If you don't fully credit the title's subhead ("The grand and terrible polar voyage of the USS Jeanette"), Google De Long or read this review, then Kingdom could be read as a nail-biter. A non-fiction thriller.

In the Kingdom of Ice is certainly fiction-y enough. Sides' sometimes purple prose is the polar opposite of the turgid tomes that stopped tens of millions of Americans from giving a shit about their nation's history. Or any history.

Sides adds so much atmospheric detail, psychological insight and narrative depth one wonders how the author found enough mental space to recognize his dog, should he have one. And just so you know, over 40 dogs were hurt in the production of this book. In the narrative, that is.

Kingdom is an occasionally florid narrative in the tradition of historical fiction (e.g., E.L. Doctorow's Ragtime). If you read In The Kingdom of Ice as a novel, without knowing the Jeanette expedition went slowly but seriously tits up, you will be slowly but seriously bummed.

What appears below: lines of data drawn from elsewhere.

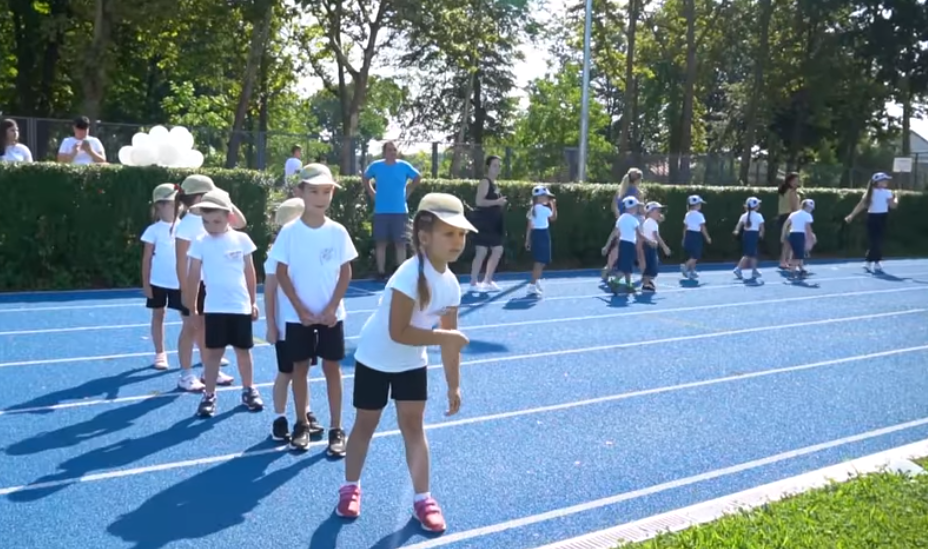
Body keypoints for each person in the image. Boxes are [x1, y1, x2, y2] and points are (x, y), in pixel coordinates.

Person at [335, 192, 473, 533]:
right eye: (449, 233)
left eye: (462, 234)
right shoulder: (407, 276)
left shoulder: (452, 285)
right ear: (424, 237)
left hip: (412, 362)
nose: (458, 241)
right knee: (366, 424)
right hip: (375, 359)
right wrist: (445, 339)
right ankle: (350, 487)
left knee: (413, 427)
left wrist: (454, 383)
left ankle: (423, 498)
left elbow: (449, 339)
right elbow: (398, 332)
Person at [271, 163, 357, 455]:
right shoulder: (290, 232)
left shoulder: (338, 231)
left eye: (326, 191)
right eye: (314, 191)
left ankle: (336, 428)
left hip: (331, 317)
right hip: (299, 317)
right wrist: (300, 309)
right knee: (300, 369)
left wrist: (331, 308)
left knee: (333, 369)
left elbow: (346, 272)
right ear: (300, 192)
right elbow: (281, 272)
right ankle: (300, 424)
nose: (321, 197)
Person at [183, 190, 264, 417]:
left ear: (229, 217)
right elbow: (193, 277)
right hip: (214, 309)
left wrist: (252, 302)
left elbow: (250, 273)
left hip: (239, 307)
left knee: (243, 352)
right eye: (206, 221)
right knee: (213, 354)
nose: (211, 226)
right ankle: (209, 395)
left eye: (216, 221)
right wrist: (193, 309)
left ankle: (249, 389)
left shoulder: (242, 239)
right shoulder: (200, 242)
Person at [172, 175, 248, 392]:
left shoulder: (219, 217)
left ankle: (208, 369)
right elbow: (180, 260)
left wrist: (224, 200)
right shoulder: (188, 223)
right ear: (199, 197)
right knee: (190, 328)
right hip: (192, 284)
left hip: (211, 284)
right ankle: (186, 374)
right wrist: (186, 292)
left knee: (206, 328)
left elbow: (240, 222)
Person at [263, 197, 325, 442]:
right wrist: (271, 325)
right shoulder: (276, 257)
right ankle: (280, 417)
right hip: (286, 326)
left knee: (302, 373)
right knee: (286, 372)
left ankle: (305, 412)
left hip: (306, 324)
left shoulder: (308, 251)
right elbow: (269, 292)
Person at [362, 141, 422, 279]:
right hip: (381, 211)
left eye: (394, 150)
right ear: (384, 152)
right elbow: (365, 178)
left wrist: (409, 190)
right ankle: (381, 272)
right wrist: (371, 192)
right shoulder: (376, 166)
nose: (393, 152)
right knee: (381, 242)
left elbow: (417, 177)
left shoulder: (404, 166)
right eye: (390, 150)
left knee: (400, 243)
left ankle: (400, 273)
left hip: (400, 211)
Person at [141, 183, 184, 370]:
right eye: (171, 202)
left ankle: (203, 349)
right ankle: (160, 353)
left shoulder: (187, 228)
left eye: (178, 201)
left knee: (190, 317)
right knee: (158, 314)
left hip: (181, 282)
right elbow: (146, 259)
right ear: (159, 205)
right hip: (158, 282)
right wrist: (146, 284)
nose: (177, 205)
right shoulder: (153, 230)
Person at [844, 172, 899, 273]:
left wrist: (895, 198)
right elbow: (861, 205)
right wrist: (851, 215)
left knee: (878, 241)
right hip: (873, 217)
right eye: (884, 180)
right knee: (875, 241)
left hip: (882, 217)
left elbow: (893, 206)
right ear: (877, 182)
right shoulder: (871, 193)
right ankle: (873, 261)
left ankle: (873, 261)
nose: (886, 182)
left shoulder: (887, 192)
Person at [468, 155, 507, 292]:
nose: (497, 168)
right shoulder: (485, 182)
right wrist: (497, 202)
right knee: (482, 251)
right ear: (488, 167)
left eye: (499, 166)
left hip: (494, 222)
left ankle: (487, 280)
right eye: (494, 165)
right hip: (483, 221)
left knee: (497, 249)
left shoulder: (495, 184)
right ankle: (473, 283)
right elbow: (479, 202)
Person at [603, 196, 641, 293]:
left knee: (626, 265)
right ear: (631, 208)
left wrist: (607, 246)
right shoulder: (634, 220)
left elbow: (614, 233)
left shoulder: (621, 219)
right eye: (636, 206)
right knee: (625, 267)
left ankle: (628, 284)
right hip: (630, 245)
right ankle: (615, 281)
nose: (637, 208)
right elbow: (639, 234)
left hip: (621, 244)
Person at [525, 185, 557, 296]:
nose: (548, 199)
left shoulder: (532, 210)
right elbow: (553, 218)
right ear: (539, 198)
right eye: (546, 197)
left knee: (540, 261)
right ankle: (532, 284)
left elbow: (529, 226)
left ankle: (536, 280)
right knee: (540, 262)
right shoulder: (544, 209)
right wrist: (553, 205)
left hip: (536, 235)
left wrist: (528, 240)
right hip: (542, 235)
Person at [640, 201, 671, 291]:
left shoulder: (651, 221)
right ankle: (646, 283)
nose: (659, 213)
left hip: (649, 246)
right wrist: (664, 247)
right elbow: (656, 236)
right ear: (651, 212)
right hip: (649, 246)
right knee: (651, 265)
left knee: (652, 264)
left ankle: (647, 281)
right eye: (657, 211)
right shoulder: (651, 222)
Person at [782, 199, 817, 279]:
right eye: (810, 208)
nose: (811, 210)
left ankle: (801, 269)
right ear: (807, 207)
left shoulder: (794, 214)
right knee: (798, 255)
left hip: (792, 234)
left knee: (797, 253)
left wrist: (783, 234)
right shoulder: (808, 216)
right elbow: (807, 228)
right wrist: (811, 237)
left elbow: (786, 224)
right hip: (800, 235)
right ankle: (793, 271)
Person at [732, 197, 765, 280]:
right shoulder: (759, 215)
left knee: (753, 254)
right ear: (756, 206)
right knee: (748, 254)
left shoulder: (744, 215)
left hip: (746, 235)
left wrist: (736, 231)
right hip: (753, 235)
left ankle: (754, 271)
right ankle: (738, 269)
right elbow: (762, 227)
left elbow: (739, 225)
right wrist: (761, 234)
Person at [681, 195, 712, 279]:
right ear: (696, 205)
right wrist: (707, 237)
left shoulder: (687, 214)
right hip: (696, 236)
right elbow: (702, 227)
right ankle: (686, 266)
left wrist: (684, 238)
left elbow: (685, 227)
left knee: (692, 254)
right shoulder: (700, 215)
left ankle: (692, 271)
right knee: (696, 255)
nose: (700, 206)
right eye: (699, 204)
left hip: (688, 235)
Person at [776, 173, 801, 269]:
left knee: (788, 240)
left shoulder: (783, 191)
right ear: (790, 181)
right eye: (795, 181)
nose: (797, 183)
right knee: (789, 241)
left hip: (783, 215)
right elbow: (794, 207)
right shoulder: (791, 192)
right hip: (790, 216)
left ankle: (788, 261)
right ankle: (784, 261)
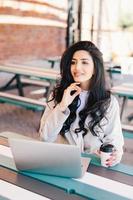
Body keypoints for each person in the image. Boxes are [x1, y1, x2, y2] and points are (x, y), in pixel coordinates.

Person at [39, 41, 124, 167]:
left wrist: (114, 155)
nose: (77, 68)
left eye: (84, 62)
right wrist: (62, 106)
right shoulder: (58, 95)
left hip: (94, 165)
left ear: (95, 68)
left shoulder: (109, 102)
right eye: (73, 62)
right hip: (64, 163)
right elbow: (45, 138)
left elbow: (114, 140)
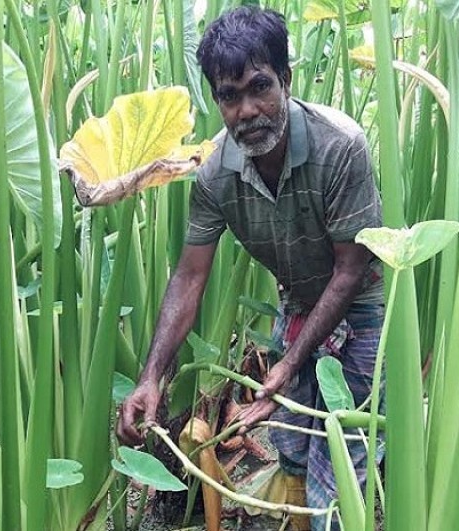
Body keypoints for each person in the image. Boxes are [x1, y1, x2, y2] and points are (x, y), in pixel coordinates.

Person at [116, 6, 385, 529]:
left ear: (286, 79)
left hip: (362, 301)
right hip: (298, 299)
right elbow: (190, 276)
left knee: (341, 451)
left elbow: (351, 270)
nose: (246, 111)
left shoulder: (340, 146)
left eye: (259, 87)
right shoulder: (214, 171)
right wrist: (152, 378)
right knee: (290, 438)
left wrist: (287, 364)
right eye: (229, 96)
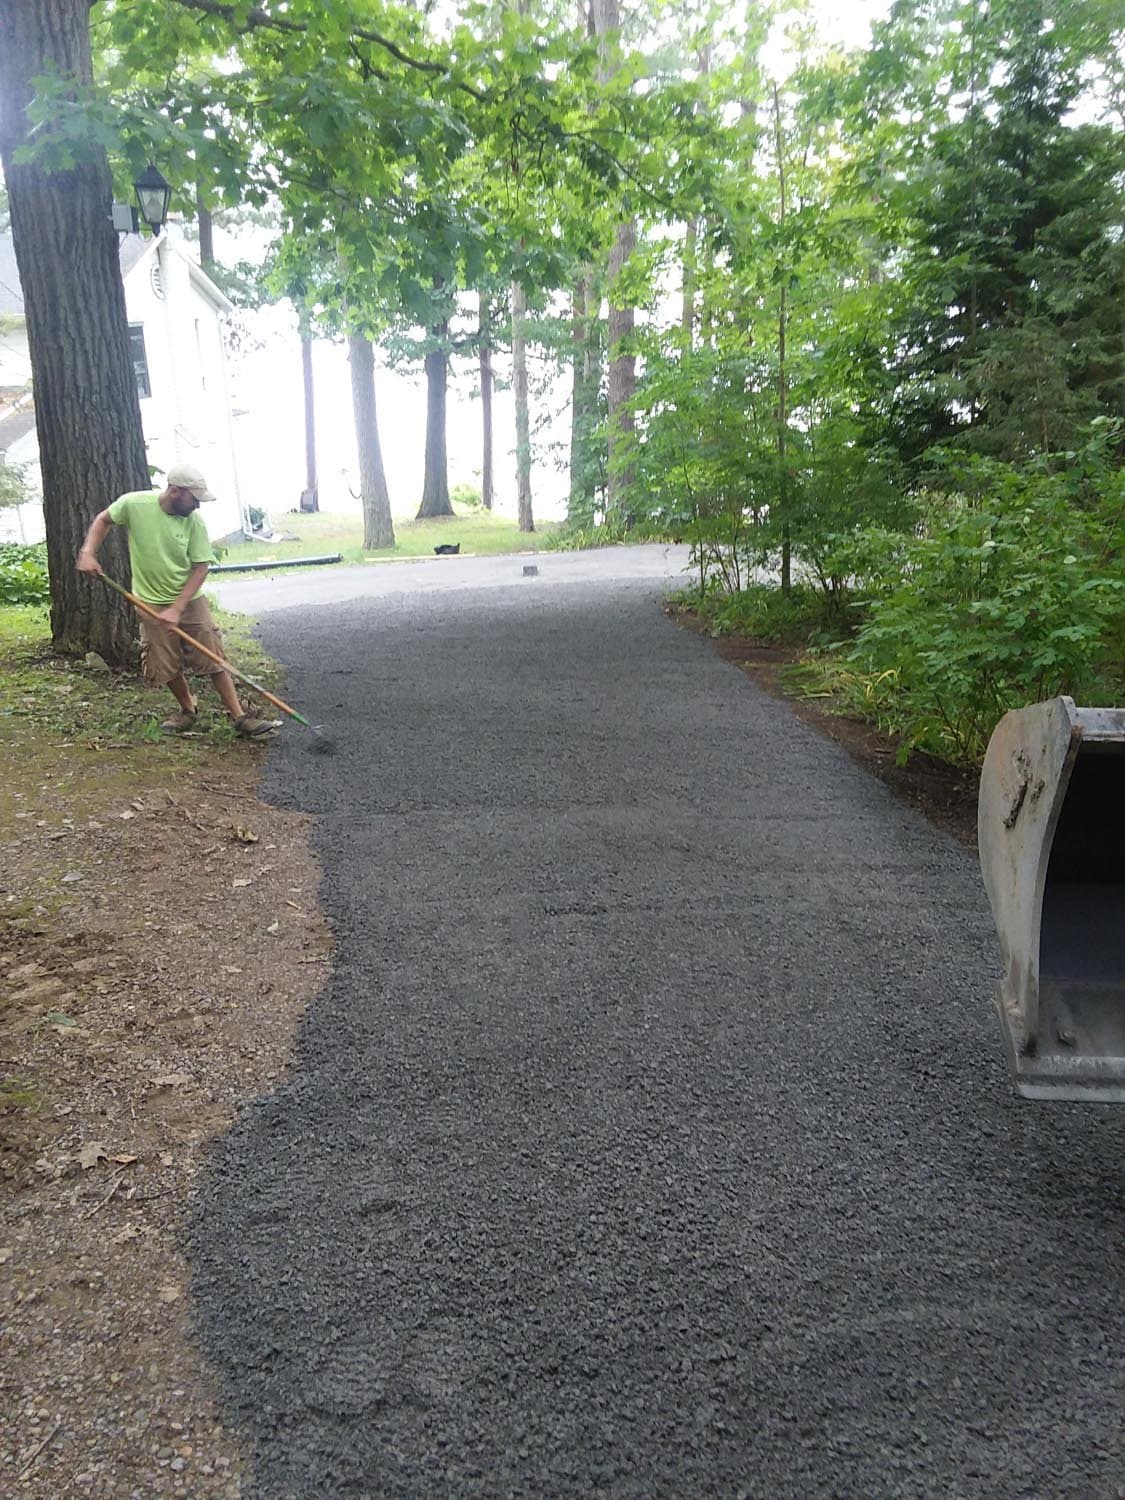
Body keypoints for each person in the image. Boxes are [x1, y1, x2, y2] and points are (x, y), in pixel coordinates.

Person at [76, 464, 275, 738]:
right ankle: (187, 711)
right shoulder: (134, 504)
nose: (197, 506)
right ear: (174, 492)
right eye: (194, 499)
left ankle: (239, 717)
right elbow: (103, 520)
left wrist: (177, 608)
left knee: (212, 655)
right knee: (163, 662)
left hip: (189, 600)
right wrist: (88, 552)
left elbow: (201, 566)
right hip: (150, 601)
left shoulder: (194, 522)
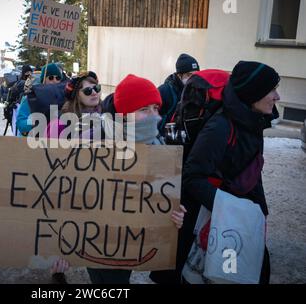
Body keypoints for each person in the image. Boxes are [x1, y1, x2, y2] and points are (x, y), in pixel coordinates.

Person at [51, 74, 187, 284]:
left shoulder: (158, 145)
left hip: (132, 242)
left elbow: (159, 195)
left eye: (156, 108)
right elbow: (67, 192)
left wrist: (173, 212)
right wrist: (62, 245)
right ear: (124, 115)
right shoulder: (94, 139)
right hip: (96, 240)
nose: (154, 116)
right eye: (144, 109)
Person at [180, 61, 281, 284]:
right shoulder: (221, 127)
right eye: (271, 90)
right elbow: (192, 177)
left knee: (249, 272)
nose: (277, 97)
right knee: (228, 274)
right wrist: (232, 207)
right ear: (253, 93)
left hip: (243, 218)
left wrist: (259, 210)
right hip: (224, 224)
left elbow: (251, 171)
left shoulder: (253, 120)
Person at [158, 53, 200, 135]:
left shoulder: (196, 92)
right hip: (164, 141)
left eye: (196, 75)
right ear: (179, 75)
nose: (192, 79)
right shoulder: (165, 91)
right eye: (189, 75)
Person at [16, 63, 63, 136]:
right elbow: (20, 124)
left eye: (58, 78)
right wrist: (35, 120)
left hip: (56, 143)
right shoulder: (32, 97)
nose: (54, 81)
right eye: (50, 78)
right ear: (43, 80)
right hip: (34, 142)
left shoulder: (63, 98)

Through ingenuity, perspicacity and good luck, De Long (above) and all but a handful of his crew endure a thousand mile journey through frozen hell – only to die at the final furlong.

Reading of their tragic travails leaves you with admiration for De Long's leadership and a strong desire to turn up the heat, grab some snacks and hide in your bed. A "safe space" in which to appreciate Kingdom's philosophical underpinning: that history is forged by some crazy people doing crazy shit, often for completely crazy reasons.

People like Bennett and De Long – maniacs of one sort or another – create and/or end up in crazy situations best characterized by two words: not good.

The fact that De Long couldn't extricate himself or most of his crew from torture of his own making is neither here nor there. As my marital and dating history proves, fortune favors the brave. Except when it doesn't.

I recommend In the Kingdom of Ice as a readable if ultimately depressing reminder that the plans of mice and men often go awry. That ours is not to try, but to do or die. Or do and die. Hopefully, a lot more comfortably than George Washington De Long.